GIVEN DATA Start Marker

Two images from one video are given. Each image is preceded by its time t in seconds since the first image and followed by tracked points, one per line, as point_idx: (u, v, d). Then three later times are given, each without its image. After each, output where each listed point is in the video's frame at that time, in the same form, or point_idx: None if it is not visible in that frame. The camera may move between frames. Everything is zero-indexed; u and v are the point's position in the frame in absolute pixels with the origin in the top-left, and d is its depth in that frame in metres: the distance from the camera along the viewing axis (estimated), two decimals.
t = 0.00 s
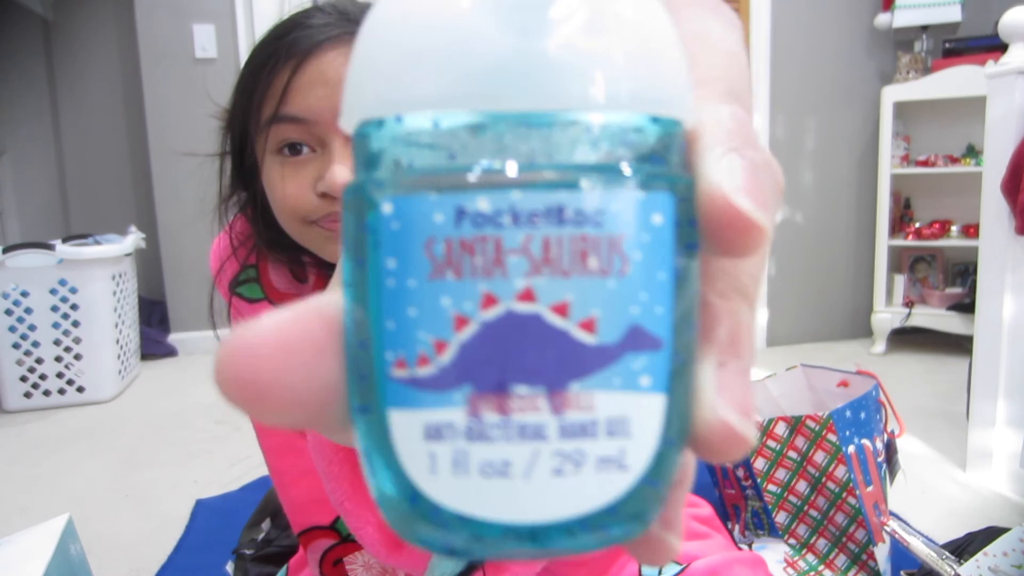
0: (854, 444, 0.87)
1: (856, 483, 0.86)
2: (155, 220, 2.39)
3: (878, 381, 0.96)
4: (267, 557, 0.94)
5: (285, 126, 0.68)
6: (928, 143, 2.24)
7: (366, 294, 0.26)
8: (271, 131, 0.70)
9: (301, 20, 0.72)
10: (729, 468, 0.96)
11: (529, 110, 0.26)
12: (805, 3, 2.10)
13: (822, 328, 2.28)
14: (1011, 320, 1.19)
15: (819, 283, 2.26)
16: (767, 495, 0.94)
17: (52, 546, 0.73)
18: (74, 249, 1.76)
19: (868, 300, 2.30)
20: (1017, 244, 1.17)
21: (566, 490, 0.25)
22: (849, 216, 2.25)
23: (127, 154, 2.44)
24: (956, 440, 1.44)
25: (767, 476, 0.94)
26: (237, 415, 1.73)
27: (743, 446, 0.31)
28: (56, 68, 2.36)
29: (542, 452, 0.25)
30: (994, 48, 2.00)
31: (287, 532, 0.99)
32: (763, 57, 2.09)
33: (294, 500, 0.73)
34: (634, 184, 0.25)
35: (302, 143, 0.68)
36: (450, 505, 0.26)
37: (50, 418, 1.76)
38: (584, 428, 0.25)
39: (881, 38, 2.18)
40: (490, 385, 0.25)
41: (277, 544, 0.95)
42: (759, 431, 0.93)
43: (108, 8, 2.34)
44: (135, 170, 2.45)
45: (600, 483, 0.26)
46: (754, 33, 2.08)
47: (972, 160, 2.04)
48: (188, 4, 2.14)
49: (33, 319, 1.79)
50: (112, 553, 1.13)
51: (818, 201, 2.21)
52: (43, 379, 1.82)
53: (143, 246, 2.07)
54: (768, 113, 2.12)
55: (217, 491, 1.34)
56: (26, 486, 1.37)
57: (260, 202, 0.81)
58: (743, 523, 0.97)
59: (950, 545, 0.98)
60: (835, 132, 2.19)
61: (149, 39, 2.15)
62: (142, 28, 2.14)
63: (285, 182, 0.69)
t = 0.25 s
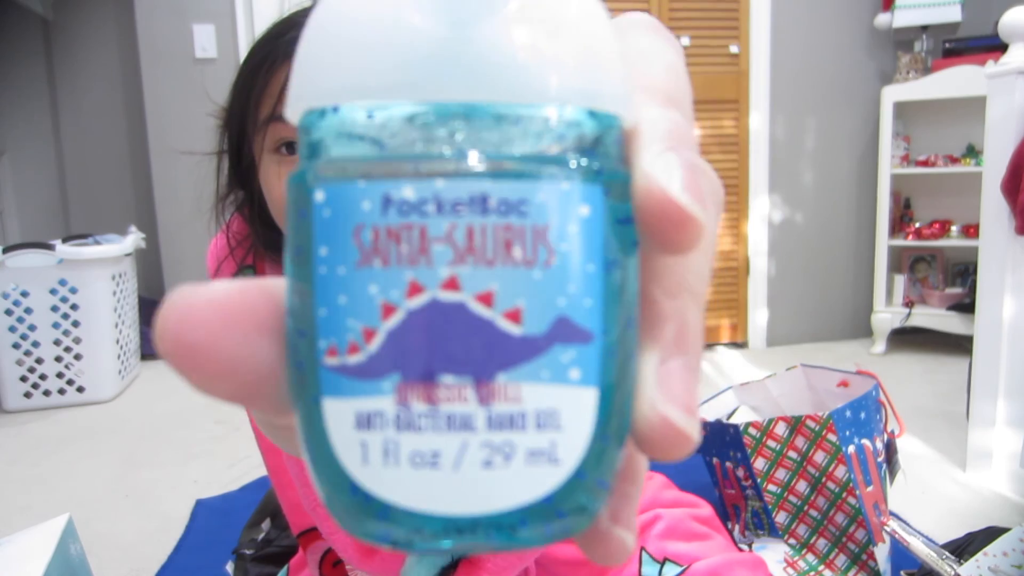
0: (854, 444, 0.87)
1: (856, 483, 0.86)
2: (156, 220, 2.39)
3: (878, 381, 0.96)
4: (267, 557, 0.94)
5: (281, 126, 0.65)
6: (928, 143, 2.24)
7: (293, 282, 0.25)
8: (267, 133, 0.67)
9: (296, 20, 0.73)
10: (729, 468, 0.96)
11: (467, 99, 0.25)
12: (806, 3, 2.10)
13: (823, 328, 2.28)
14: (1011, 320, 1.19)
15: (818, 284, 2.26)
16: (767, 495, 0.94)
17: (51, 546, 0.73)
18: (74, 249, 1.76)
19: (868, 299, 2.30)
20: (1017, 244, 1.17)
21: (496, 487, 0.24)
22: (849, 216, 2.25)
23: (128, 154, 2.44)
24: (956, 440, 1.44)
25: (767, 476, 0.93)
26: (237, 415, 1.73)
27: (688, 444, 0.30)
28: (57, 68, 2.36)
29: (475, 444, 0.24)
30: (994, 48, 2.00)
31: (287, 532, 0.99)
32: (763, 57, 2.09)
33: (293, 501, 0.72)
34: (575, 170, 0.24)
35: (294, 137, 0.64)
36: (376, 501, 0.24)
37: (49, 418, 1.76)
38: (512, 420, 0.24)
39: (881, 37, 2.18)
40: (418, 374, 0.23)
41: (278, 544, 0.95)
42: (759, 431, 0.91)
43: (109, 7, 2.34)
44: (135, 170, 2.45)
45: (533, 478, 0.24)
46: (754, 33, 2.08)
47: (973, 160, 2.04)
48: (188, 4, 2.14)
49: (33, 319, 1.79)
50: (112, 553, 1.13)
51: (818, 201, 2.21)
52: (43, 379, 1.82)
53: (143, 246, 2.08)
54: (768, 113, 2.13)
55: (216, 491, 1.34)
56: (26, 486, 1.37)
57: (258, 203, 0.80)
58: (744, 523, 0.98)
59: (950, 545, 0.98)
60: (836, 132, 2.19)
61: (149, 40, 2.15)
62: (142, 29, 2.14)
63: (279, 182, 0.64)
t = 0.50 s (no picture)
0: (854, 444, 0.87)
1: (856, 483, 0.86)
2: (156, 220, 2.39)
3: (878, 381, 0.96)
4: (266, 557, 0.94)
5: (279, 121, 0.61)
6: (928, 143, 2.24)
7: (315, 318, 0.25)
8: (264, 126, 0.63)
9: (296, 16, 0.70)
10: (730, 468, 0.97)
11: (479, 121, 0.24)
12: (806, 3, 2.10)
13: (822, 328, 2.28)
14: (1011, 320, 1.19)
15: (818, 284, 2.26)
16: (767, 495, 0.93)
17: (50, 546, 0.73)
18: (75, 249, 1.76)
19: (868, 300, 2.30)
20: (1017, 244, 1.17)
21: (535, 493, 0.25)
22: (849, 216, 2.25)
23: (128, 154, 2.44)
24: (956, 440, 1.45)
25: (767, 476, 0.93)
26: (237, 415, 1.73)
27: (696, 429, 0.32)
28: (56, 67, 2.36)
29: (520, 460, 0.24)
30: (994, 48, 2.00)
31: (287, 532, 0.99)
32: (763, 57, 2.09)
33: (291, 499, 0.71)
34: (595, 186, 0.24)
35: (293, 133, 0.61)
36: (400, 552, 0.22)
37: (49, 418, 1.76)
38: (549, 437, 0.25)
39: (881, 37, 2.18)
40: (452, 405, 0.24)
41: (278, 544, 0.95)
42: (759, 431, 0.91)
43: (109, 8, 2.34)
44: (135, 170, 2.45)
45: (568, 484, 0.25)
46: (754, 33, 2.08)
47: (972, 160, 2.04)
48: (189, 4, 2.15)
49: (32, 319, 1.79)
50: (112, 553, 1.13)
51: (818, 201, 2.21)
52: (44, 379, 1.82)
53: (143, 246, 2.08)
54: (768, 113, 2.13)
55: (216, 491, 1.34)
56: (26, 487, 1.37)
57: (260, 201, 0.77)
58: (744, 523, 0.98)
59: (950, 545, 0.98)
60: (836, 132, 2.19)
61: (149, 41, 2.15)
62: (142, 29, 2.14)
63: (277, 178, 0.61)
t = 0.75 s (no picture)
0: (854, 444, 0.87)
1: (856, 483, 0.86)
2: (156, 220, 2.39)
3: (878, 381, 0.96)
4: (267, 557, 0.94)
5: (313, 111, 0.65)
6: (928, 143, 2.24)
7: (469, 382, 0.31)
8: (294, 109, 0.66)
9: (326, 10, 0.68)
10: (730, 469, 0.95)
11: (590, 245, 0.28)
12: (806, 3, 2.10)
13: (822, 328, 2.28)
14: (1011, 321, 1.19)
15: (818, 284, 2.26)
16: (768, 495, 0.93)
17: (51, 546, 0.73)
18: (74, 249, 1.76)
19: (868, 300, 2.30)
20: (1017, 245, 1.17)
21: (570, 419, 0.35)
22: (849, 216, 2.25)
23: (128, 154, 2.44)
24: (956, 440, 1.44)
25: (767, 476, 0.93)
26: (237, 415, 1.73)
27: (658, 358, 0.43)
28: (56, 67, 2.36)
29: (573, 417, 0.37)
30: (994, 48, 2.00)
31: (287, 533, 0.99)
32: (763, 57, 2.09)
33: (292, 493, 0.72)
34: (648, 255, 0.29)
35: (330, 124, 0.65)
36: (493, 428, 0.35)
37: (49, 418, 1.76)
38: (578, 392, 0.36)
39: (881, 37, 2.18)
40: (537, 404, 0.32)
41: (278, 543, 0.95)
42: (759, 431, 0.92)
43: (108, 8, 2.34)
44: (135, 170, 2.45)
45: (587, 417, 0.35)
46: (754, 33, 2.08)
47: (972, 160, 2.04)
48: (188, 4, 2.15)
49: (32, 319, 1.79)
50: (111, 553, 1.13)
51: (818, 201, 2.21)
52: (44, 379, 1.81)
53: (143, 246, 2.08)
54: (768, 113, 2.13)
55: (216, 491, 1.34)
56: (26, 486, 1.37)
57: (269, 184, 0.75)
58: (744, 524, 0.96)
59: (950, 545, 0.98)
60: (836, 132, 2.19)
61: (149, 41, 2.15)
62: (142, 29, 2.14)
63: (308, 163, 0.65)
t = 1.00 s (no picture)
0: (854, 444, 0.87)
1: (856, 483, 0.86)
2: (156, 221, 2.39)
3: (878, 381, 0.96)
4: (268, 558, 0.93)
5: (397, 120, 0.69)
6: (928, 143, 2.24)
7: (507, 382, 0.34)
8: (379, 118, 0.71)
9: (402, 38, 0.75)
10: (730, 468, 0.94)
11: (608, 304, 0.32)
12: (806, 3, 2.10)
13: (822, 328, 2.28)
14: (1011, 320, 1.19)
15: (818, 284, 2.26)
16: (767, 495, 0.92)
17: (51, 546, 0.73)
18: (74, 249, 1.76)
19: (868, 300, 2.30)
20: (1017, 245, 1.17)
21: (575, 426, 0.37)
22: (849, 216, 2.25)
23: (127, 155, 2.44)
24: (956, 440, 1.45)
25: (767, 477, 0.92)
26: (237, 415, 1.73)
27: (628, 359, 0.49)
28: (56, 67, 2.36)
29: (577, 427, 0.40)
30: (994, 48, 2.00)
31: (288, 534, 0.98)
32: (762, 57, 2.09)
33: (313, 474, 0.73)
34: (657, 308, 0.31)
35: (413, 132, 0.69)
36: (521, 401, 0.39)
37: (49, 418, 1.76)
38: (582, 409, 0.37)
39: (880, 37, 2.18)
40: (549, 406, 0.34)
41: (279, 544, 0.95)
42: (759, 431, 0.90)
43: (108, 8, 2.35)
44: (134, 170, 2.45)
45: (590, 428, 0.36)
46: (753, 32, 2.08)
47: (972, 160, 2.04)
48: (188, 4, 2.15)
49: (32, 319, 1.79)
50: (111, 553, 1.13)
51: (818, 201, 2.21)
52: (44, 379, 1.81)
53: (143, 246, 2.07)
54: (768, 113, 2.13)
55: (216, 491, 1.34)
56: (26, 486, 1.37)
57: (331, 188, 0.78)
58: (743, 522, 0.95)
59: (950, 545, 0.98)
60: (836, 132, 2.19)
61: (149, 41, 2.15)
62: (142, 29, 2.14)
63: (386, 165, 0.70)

GIVEN DATA End Marker

THE PROBLEM: Using the records above, print exactly the lines between the ones containing "25: (767, 476, 0.94)" and "28: (57, 68, 2.36)", inclusive, and nothing else; no pictures.

ANSWER SPACE:
25: (767, 476, 0.94)
26: (237, 415, 1.73)
27: (743, 446, 0.31)
28: (56, 68, 2.36)
29: (542, 452, 0.25)
30: (994, 48, 2.00)
31: (287, 532, 0.99)
32: (763, 57, 2.09)
33: (294, 500, 0.73)
34: (634, 184, 0.25)
35: (302, 143, 0.68)
36: (450, 505, 0.26)
37: (50, 418, 1.76)
38: (584, 428, 0.25)
39: (881, 38, 2.18)
40: (490, 385, 0.25)
41: (277, 544, 0.95)
42: (759, 431, 0.93)
43: (108, 8, 2.34)
44: (135, 170, 2.45)
45: (600, 483, 0.26)
46: (754, 33, 2.08)
47: (972, 160, 2.04)
48: (188, 4, 2.14)
49: (33, 319, 1.79)
50: (112, 553, 1.13)
51: (818, 201, 2.21)
52: (43, 379, 1.82)
53: (143, 246, 2.07)
54: (768, 113, 2.12)
55: (217, 491, 1.34)
56: (26, 486, 1.37)
57: (260, 202, 0.81)
58: (743, 523, 0.97)
59: (950, 545, 0.98)
60: (835, 132, 2.19)
61: (149, 39, 2.15)
62: (142, 28, 2.14)
63: (285, 182, 0.69)
t = 0.25 s
0: (854, 444, 0.87)
1: (856, 483, 0.86)
2: (156, 220, 2.39)
3: (878, 381, 0.96)
4: (267, 557, 0.94)
5: (281, 126, 0.65)
6: (928, 143, 2.24)
7: (293, 282, 0.25)
8: (267, 133, 0.67)
9: (296, 20, 0.73)
10: (729, 468, 0.96)
11: (467, 99, 0.25)
12: (806, 3, 2.10)
13: (823, 328, 2.28)
14: (1011, 320, 1.19)
15: (818, 284, 2.26)
16: (767, 495, 0.94)
17: (51, 546, 0.73)
18: (74, 249, 1.76)
19: (868, 299, 2.30)
20: (1017, 244, 1.17)
21: (496, 487, 0.24)
22: (849, 216, 2.25)
23: (128, 154, 2.44)
24: (956, 440, 1.44)
25: (767, 476, 0.93)
26: (237, 415, 1.73)
27: (688, 444, 0.30)
28: (57, 68, 2.36)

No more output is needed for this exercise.